El venerable Coloma fue dando la mano uno por uno a todos los presentes. A Nacho incluso le dedicó una sonrisa de medio lado mientras musitaba un contenido «adiós». Cuando su coche se perdió tras la verja de entrada, Fernando le confesó a Nacho: «Admiro la profundidad de los discursos monosilábicos de Catalina la Grande, pero me alegra poder decir que estoy orgulloso de no haber caído rendido a sus pies víctima de su retórica.»

Cristina Oller, antes de subir al coche que había de llevarla a la estación, se volvió de repente, a pesar de que ya se había despedido de todo el mundo, y se echó al cuello de Nacho, rodeándolo en un tierno abrazo.

– Gracias por todo, me ha gustado mucho conocerte. Tenemos que vernos. Ya sabes cómo encontrarme -le dijo, y el meteorólogo, vagamente inquieto, asintió sin dudarlo.

Cecilia Fábregas le había dado un cálido apretón de manos, seguido de un beso. Le recomendó que la llamara, y que no olvidara que tenía abierta su casa de Annecy para cuando quisiera retirarse unos días a escribir, o a descansar.

– Lo digo de verdad, ya lo sabes -sonrió. Se la notaba aliviada por largarse de una buena vez del cigarral, había recuperado algo de color en las mejillas, y se había puesto al cuello un precioso collar de cristal de roca.

Torres Sagarra, bromeando, le lanzó un gancho que no llegó a darle en la quijada, por fortuna, y lo abrazó con nervio, sacudiéndolo de paso como a una estera.

– A ver cuándo leo algo nuevo tuyo. Pronto, ¿eh, chico?

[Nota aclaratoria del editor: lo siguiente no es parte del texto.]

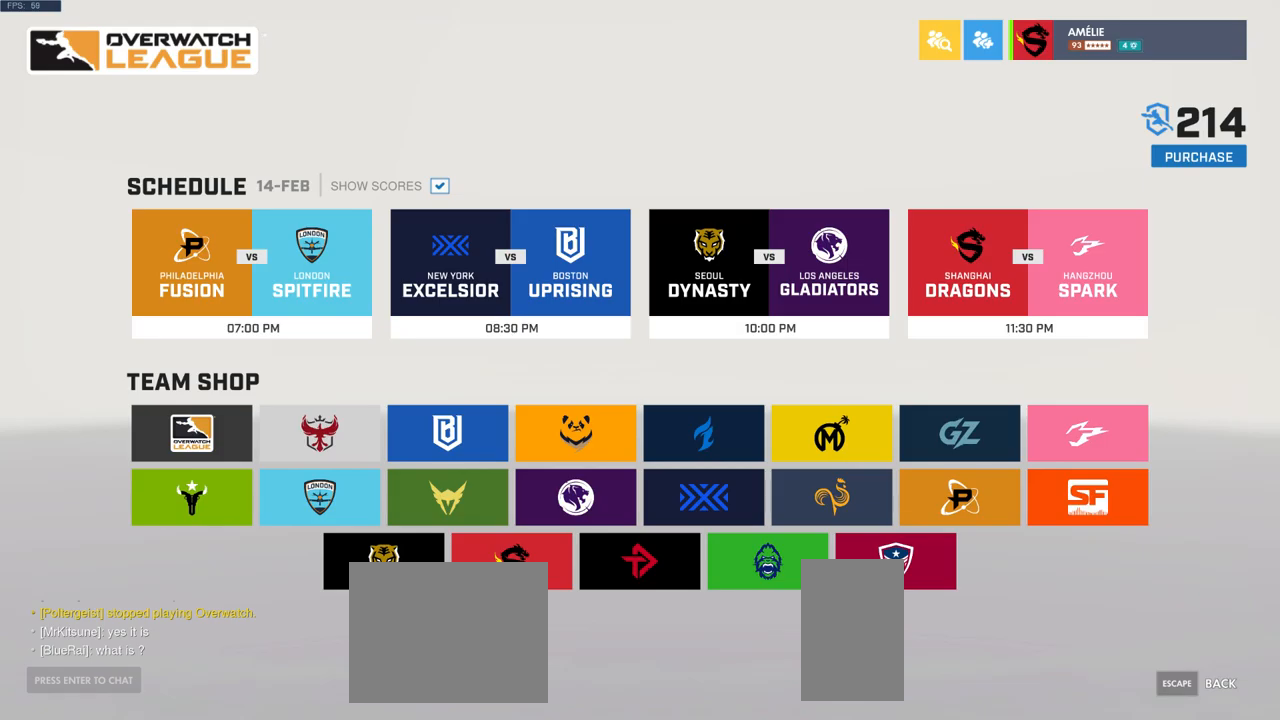
{"keys": [], "mouse": ["left"], "events": [[100, "mouse_left", "up"], [433, "mouse_left", "down"]]}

Pronto.

Carlos puso en marcha el coche y se llevó a Toledo a las tres mujeres.

Algo más tarde, cuando el chofer volvió de la ciudad y preparó de nuevo el vehículo para el siguiente viaje, Pedro Charrón se despidió cortésmente con algunas expresiones trilladas y subió al coche con la agilidad de un mozalbete. A Rilke Sánchez le costó algo más marcharse. Habló mucho más con Nacho y con Fernando en un cuarto de hora de lo que había hablado durante los días que habían permanecido juntos en el cigarral. Le aseguró a Nacho que «allí, en mi pequeño y jodido, ah, país andino, en mi patria, siempre habrá un hueco en una programación cultural, ah, para que usted venga y nos dé una charla sobre el cambio climático, o sobre lo que usted quiera. Sobre poesía no, porque para eso ya estoy yo. Con este nombre, ah, que uno tiene, ¿a qué se supone que me podría dedicar si no?».